PAGE TEXT.
--- START ---

Originally published September 28 2013
Texas lawmen break into woman's home to film the action for YouTube reality show
by J. D. Heyes
(NaturalNews) As Natural News has reported often, we respect the dedication and hard work of police officers, all of whom put their lives on the line for the communities they serve and protect.
But we've also noticed an increasingly disturbing trend - the militarization of police departments all around the country. The so-called "war on terror" is largely responsible for this alarming development, funneling tens of millions of taxpayer dollars to communities of all sizes to purchase military-style gear so that they can, someday, at some point, maybe respond to a terrorist incident.
Well, with all of this gear just sitting around, some departments, unfortunately, have begun to incorporate it into police functions, such as serving routing warrants, which, once upon a time, did not call for such heavy-handed tactics.
Worse, the "gear up first, ask questions later" mentality has led to some poor decisions.
From police work to video series
From Courthouse News Service:
Texas lawmen broke into a woman's house without a warrant to arrest her on bogus marijuana charges, and filmed it for a constable's YouTube reality show, the 61-year-old woman claims in court.

--- END ---

SUPPLIED DATA.
--- START ---

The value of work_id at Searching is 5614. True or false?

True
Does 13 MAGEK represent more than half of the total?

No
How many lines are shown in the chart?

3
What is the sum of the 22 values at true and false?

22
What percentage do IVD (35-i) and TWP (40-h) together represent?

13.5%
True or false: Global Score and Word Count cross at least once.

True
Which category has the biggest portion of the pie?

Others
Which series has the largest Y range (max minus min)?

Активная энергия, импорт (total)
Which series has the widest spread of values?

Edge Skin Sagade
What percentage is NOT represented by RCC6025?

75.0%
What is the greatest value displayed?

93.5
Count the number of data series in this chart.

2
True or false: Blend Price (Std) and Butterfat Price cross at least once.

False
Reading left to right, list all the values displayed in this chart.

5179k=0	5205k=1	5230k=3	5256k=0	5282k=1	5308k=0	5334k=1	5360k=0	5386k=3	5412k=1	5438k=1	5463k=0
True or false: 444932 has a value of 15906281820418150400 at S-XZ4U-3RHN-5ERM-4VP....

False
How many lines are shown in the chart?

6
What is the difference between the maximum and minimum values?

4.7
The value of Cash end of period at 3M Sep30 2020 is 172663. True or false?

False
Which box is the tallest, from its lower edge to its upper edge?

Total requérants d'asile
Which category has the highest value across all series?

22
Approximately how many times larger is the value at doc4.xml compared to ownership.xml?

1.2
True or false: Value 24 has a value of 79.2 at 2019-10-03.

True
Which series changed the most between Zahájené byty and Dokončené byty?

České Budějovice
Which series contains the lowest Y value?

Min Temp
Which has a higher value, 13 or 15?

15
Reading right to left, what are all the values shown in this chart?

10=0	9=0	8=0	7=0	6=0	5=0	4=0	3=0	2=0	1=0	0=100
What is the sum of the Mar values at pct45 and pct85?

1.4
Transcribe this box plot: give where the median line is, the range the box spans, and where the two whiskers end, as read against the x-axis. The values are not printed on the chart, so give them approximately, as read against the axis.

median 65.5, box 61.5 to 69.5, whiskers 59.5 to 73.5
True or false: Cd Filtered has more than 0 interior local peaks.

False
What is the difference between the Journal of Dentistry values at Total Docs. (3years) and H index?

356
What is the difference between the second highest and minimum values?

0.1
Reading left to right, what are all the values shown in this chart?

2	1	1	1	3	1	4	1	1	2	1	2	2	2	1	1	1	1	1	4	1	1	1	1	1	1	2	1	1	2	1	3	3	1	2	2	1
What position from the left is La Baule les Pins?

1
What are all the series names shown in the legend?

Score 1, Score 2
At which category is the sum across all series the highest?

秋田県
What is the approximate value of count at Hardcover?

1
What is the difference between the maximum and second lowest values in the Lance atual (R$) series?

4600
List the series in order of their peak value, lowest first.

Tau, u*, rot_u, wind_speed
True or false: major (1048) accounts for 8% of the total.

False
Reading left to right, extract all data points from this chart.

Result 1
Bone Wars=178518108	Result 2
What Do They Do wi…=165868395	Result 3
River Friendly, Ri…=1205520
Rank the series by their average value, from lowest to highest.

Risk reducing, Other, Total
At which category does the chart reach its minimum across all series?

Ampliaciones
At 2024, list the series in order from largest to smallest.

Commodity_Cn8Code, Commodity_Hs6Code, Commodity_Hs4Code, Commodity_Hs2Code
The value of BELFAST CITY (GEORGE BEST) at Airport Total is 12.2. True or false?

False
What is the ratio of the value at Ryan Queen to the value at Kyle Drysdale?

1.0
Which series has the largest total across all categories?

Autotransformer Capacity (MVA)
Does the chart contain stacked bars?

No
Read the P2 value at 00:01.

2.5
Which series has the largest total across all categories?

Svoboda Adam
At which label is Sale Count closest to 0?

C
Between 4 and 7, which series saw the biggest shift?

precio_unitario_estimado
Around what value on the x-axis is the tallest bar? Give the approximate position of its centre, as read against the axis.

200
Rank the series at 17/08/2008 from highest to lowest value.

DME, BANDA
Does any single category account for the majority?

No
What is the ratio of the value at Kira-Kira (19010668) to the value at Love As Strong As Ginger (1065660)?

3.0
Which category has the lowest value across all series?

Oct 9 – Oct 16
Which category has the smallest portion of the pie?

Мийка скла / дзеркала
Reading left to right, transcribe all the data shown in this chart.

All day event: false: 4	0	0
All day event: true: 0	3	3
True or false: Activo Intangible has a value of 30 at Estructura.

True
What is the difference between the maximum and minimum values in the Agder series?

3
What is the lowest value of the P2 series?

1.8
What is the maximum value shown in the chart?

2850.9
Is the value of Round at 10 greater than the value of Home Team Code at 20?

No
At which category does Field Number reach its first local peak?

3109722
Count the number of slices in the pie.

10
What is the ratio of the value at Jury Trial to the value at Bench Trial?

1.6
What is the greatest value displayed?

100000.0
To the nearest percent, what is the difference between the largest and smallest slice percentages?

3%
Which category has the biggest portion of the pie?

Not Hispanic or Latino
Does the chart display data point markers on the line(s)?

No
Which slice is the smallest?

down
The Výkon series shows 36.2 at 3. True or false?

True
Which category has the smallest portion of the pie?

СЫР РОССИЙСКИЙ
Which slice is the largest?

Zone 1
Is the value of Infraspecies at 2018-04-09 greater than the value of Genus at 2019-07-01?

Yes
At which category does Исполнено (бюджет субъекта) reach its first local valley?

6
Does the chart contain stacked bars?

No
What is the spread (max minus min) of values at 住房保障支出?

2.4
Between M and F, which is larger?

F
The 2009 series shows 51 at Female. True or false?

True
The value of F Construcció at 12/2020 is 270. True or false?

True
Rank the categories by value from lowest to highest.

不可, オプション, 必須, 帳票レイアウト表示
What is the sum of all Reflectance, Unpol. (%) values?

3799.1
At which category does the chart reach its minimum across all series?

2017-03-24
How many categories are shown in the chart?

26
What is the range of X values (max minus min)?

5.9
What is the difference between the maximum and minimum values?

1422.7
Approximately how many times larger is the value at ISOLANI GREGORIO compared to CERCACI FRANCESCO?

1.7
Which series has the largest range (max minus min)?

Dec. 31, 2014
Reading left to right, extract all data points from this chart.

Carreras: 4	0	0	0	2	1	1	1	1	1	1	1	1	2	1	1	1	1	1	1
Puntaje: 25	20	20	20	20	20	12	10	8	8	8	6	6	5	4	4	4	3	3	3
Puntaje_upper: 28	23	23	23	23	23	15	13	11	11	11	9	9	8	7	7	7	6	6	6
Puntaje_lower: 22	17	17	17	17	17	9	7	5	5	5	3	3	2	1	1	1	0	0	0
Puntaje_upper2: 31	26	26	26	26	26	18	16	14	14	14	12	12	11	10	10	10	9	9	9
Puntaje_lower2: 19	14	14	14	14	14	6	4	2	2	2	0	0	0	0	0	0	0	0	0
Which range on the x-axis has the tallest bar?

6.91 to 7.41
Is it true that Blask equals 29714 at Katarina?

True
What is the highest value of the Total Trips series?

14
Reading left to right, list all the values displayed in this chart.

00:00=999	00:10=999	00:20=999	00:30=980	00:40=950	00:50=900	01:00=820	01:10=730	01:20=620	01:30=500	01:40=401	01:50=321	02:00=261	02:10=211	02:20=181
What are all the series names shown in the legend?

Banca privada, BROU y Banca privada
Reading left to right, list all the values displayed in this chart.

--- END ---

PROBLEM 1. Reproduce the Texas police raid article word for word from "Well, with all" to "such heavy-handed tactics.".
PROBLEM 2. Using the Texas police raid article, say whether each statement agrees with it, and quote the deciding words: (a) The woman who went to court is 61 years old. (b) The lawmen entered the woman's house with a warrant. (c) The "war on terror" is described as funneling tens of millions of taxpayer dollars to communities for military-style gear.

RESULT 1.
Well, with all of this gear just sitting around, some departments, unfortunately, have begun to incorporate it into police functions, such as serving routing warrants, which, once upon a time, did not call for such heavy-handed tactics.

RESULT 2.
(a) Yes: "the 61-year-old woman claims in court."
(b) No: "Texas lawmen broke into a woman's house without a warrant."
(c) Yes: "funneling tens of millions of taxpayer dollars to communities of all sizes to purchase military-style gear."